I’ve been arguing with Jim Pitman about how abstracts are different from summaries. The audience, I think, determines whether a text is suitable to be used as a summary.
This seems like a good example:
Lumley, J., Gimson, R., & Rees, O. (2007). Endless documents: a publication as a continual function. In Proceedings of the 2007 ACM symposium on Document engineering (pp. 174-176). Winnipeg, Manitoba, Canada: ACM. doi: 10.1145/1284420.1284463
Variable data can be considered as functions of their bindings to values. The Document Description Framework (DDF) treats documents in this manner, using XSLT semantics to describe document functionality and a variety of related mechanisms to support layout, reference and so forth. But the result of evaluation of a function could itself be a function: can variable data documents behave likewise? We show that documents can be treated as simple continuations within that framework with minor modifications. We demonstrate this on a perpetual diary.
This is a really interesting article from a team at HP Bristol (UK).
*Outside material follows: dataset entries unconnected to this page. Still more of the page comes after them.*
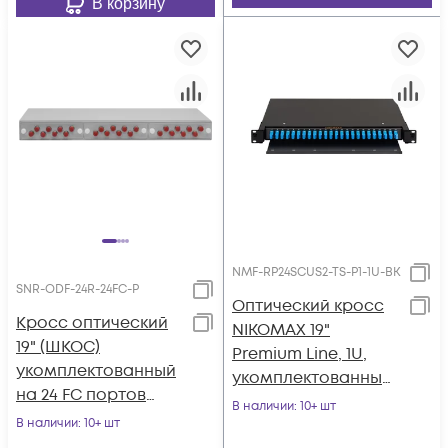
В корзину
NMF-RP24SCUS2-TS-P1-1U-BK
SNR-ODF-24R-24FC-P
Оптический кросс
Кросс оптический
NIKOMAX 19"
19" (ШКОС)
Premium Line, 1U,
укомплектованный
укомплектованный
на 24 FC портов
на 24 порта SC/UPC
В наличии
: 10+ шт
(комплект с
В наличии
: 10+ шт
(24 одинарных
розетками и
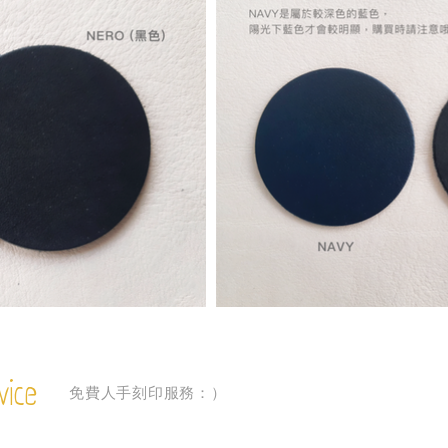
vice
免費人手刻印服務：）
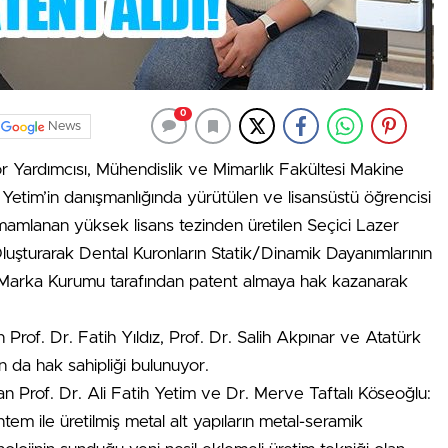
0
News
 Yardımcısı, Mühendislik ve Mimarlık Fakültesi Makine
Yetim’in danışmanlığında yürütülen ve lisansüstü öğrencisi
mamlanan yüksek lisans tezinden üretilen Seçici Lazer
 Oluşturarak Dental Kuronların Statik/Dinamik Dayanımlarının
ve Marka Kurumu tarafından patent almaya hak kazanarak
rof. Dr. Fatih Yıldız, Prof. Dr. Salih Akpınar ve Atatürk
 da hak sahipliği bulunuyor.
n Prof. Dr. Ali Fatih Yetim ve Dr. Merve Taftalı Köseoğlu:
m ile üretilmiş metal alt yapıların metal-seramik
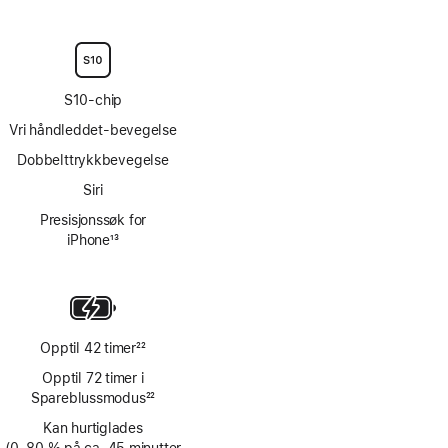
Fotnote
S10-chip
Vri håndleddet-bevegelse
Dobbelttrykkbevegelse
Siri
Presisjonssøk for
iPhone
13
Fotnote
Opptil 42 timer
22
Fotnote
Opptil 72 timer i
Spareblussmodus
22
Fotnote
Kan hurtiglades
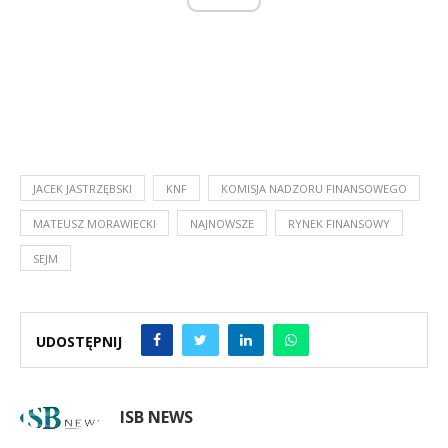
JACEK JASTRZĘBSKI
KNF
KOMISJA NADZORU FINANSOWEGO
MATEUSZ MORAWIECKI
NAJNOWSZE
RYNEK FINANSOWY
SEJM
UDOSTĘPNIJ
ISB NEWS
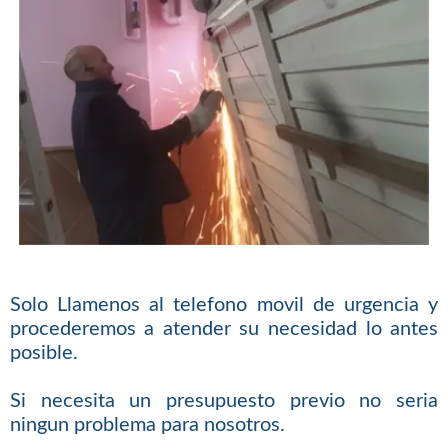
Solo Llamenos al telefono movil de urgencia y
procederemos a atender su necesidad lo antes
posible.
Si necesita un presupuesto previo no seria
ningun problema para nosotros.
They seem to be talking about the benefit of publishing as you go along (i.e. blogs or medical records). They call these “continual documents”.
I picked it up ((I came across a conference on ‘document engineering’ [ACM digital library, may have a paywall] while sifting through articles for my literature review. ‘Document engineering’ includes lots of stuff that’s out of scope. Some material, on structural markup,may be relevant to online argumentation.)) because the abstract seemed bizarre, but the topic seemed interesting. “Continual documents” struck me as “continual functions”. And the mention of XSLT hinted at transforming a document using its underlying structure.
Surely, I thought, this abstract couldn’t describe its contents. After glancing through it, I’m not sure: This abstract may well summarize the contents of the article. But for me, the abstract really didn’t serve as a summary: I don’t know the field, so the terminology (e.g. document engineering, Document Description Framework ((One interesting line stands out: “In DDF documents most program elements are <xslt:template/> trees.”))) didn’t clue me in.
This difference gets at what AcaWiki is trying to do: provide a place for people to discuss/summarize research articles, in the way that Wikipedia is a place to discuss/summarize topics. Neither is a place for research but both are places for experts to share knowledge, for would-be-experts to describe what they know, and for non-experts to glean a deeper sense of the world than they might have had otherwise.
I don’t think that’s an argument that an abstract isn’t a summary. Rather it’s an argument (which I agree with) that any abstract/summary is written for a certain audience, it’s hard and sometimes impossible to write one that will serve ANY audience well.
Also, some abstract/sumamries are definitely better than others. Perhaps an especially good one can serve more audiences tan a poor one (and the poorest don’t even serve a single audience well. :) )
I don’t think in general authors are the best ones to write their own abstract/summaries. They’re too close to it, they’re going to end up writing only for the audience of THEMSELVES. Plus, if some abstract/summaries are better than others, that probably means it’s a skill that some are better at than others. But most venues for publication probably can’t afford to pay abstracting specialists to write abstracts, they just take the authors.
At the Code4Lib Journal I’ve always advocated that editors should write the abstract, not authors.